My friend showed me this music video several weeks ago, and now, just as then, I’m in shock. The value of these women is placed directly onto their body through analogizing them to decapitated and fried animal parts. Literally.
Thoughts?
Well, it certainly illustrates the sexual politics of meat, doesn’t it?
Maybe I am jaded, but… it doesn’t strike me as that much more shocking than other instances of women being likened to meat that I’ve seen over the years in music or other forms of media. Or is there something in particular I missed? Seriously, some days I am too glazed to be properly appalled at things, so maybe I missed something.

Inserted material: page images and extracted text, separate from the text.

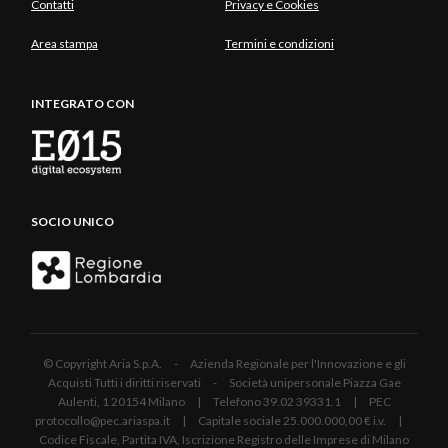
Contatti
Privacy e Cookies
Area stampa
Termini e condizioni
INTEGRATO CON
SOCIO UNICO
© Copyright Aria S.p.A. - Azienda Regionale per l'Innovazione e gli
Acquisti Tutti i diritti riservati - Società unipersonale Piazza Gae
Aulenti, 1 20154 Milano | Telefono 39.02 39331.1 | PEC
protocollo@pec.ariaspa.it | Capitale sociale 25.000.000,00 € i.v. |
Codice Fiscale, Partita IVA, Iscrizione Registro delle Imprese di Milano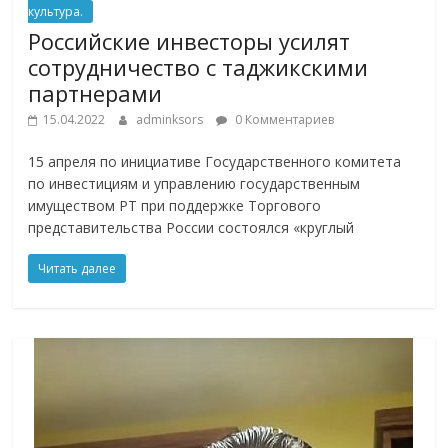
культура.
Российские инвесторы усилят
сотрудничество с таджикскими
партнерами
15.04.2022
adminksors
0 Комментариев
15 апреля по инициативе Государственного комитета
по инвестициям и управлению государственным
имуществом РТ при поддержке Торгового
представительства России состоялся «круглый
Читать далее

I was actually more shocked by the recent TV thingy where people had to design dresses made out of meat & then models were wearing them — I guess for me because it was that much more visual & literal.
This is not only sad but actually tragic. I was most upset at the young, i mean young girls in the video. What mother in good sense allows their child to be prostituted. I guess that is what ham and cheese sandwiches do to the brain. We really need to do better and educate folks
Oddly, the relegation of Black women’s value to meat is not as striking to me here as what we might think of as the potential for a radical gender performance in this video. This video seems to have been shot in a semi (if not) rural, historically Black space. The public (read: acknowledged) use of that space by a Transgendered woman complicates what we are thinking of in terms of “woman” and gendered performances/implications/impositions. Don’t get me wrong: little girls twirkin’ and that haunting re-iteration of my hip/buttocks/vaginal areas as “fat” or some nefarious, yet irresistable “it” aren’t exactly part of my definition of social movement. However, I did just want to throw that out there…I know gender is a very complex taking-up, but this isn’t as easily codified as what we imagine to be the usual agents of “poak chop” rhetoric.
Yeah…a Black woman’s erotic power should definitely not be bargained for the better-than-scraps part of a pig.